Listed records section start
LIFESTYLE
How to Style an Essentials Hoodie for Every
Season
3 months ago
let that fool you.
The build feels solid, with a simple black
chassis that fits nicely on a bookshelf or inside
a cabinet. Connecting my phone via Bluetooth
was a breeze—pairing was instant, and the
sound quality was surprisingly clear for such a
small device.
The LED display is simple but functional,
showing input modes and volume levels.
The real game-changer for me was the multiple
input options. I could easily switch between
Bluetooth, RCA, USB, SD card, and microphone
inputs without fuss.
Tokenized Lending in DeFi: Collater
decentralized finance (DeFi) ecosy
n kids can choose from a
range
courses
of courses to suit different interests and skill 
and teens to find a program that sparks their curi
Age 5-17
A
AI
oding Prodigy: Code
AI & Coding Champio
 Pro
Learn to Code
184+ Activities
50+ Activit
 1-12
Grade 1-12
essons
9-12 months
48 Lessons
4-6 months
Listed records section end
Listed records section start
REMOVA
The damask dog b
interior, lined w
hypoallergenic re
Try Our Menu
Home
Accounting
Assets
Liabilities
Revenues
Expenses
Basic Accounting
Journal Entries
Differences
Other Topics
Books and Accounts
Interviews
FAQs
Listed records section end
**Task to carry out**
Please pull out each line of the items above that contains the string "DeFi".

**Solution below**
Tokenized Lending in DeFi: Collater
decentralized finance (DeFi) ecosy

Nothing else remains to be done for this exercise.